# Start of Page

If provided and color=None, hue is used.
layer
Included for API consistency; not used directly since this function operates on obs, not expression layers.
palette
Color palette for categorical coloring.
Default: “tab20”.
cmap
Colormap for numeric coloring.
Default: “viridis”.
legend
Whether to show a legend when coloring by categorical variables.
method
Which correlation(s) to compute and annotate:
“pearson”
“spearman”
“both” (default)
add_regline
If True, adds a least-squares regression line to each panel.
annotate
If True, annotates each panel with correlation statistics (r, p, n).
dropna
Whether to drop rows with NA in x or y before plotting.
Highly recommended (True by default).
point_size
Marker size for scatter points.
alpha
Transparency of scatter points.
figsize
Base figure size for a single panel.
If multiple panels are drawn, width is multiplied automatically unless panel_size is given.
panel_size
Explicit size (width, height) per panel.
Overrides figsize scaling when multiple panels are used.
title
Optional plot title
Applied to the figure if single panel
Ignored for multi-panel plots (to avoid repetition)

# End of Page
# Start of Data rows

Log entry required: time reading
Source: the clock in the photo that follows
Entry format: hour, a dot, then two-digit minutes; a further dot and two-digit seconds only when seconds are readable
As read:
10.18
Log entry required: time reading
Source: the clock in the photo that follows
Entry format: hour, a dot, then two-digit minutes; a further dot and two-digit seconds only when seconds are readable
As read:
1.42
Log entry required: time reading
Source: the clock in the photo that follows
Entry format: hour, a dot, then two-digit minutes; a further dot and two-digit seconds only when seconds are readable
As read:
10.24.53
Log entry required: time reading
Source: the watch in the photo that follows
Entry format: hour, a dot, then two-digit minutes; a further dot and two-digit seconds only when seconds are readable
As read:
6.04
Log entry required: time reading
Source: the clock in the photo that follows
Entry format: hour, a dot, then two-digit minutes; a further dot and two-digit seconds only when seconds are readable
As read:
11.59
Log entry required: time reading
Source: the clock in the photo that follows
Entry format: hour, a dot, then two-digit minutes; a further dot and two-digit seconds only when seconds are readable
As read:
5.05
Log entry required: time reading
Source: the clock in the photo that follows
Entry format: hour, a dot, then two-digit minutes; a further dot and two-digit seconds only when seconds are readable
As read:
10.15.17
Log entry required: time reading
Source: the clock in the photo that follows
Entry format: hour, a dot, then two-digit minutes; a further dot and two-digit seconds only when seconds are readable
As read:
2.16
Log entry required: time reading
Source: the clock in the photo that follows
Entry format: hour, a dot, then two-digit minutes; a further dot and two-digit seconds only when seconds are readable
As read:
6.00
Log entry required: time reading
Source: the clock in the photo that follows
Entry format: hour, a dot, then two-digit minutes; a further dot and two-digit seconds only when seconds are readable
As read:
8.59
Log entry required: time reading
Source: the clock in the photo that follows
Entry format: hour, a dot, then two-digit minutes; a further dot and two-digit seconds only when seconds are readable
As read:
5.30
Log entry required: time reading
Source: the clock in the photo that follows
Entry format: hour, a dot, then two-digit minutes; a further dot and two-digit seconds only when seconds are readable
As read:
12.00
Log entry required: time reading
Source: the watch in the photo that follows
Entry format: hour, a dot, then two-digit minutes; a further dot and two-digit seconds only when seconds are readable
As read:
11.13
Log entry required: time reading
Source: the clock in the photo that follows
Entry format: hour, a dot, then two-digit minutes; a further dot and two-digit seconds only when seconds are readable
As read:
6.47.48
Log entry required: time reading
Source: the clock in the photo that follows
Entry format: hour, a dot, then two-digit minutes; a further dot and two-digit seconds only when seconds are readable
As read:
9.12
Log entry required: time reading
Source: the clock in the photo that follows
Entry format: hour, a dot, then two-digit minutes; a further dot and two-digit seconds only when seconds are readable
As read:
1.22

# End of Data rows

Exercise task →
Please write out the parameter documentation again, starting with "Highly recommended (True" and going on through "a single panel.", and swap "scatter points" for "data points". The items are separate material, unrelated to the parameter documentation.

Final result →
Highly recommended (True by default).
point_size
Marker size for data points.
alpha
Transparency of data points.
figsize
Base figure size for a single panel.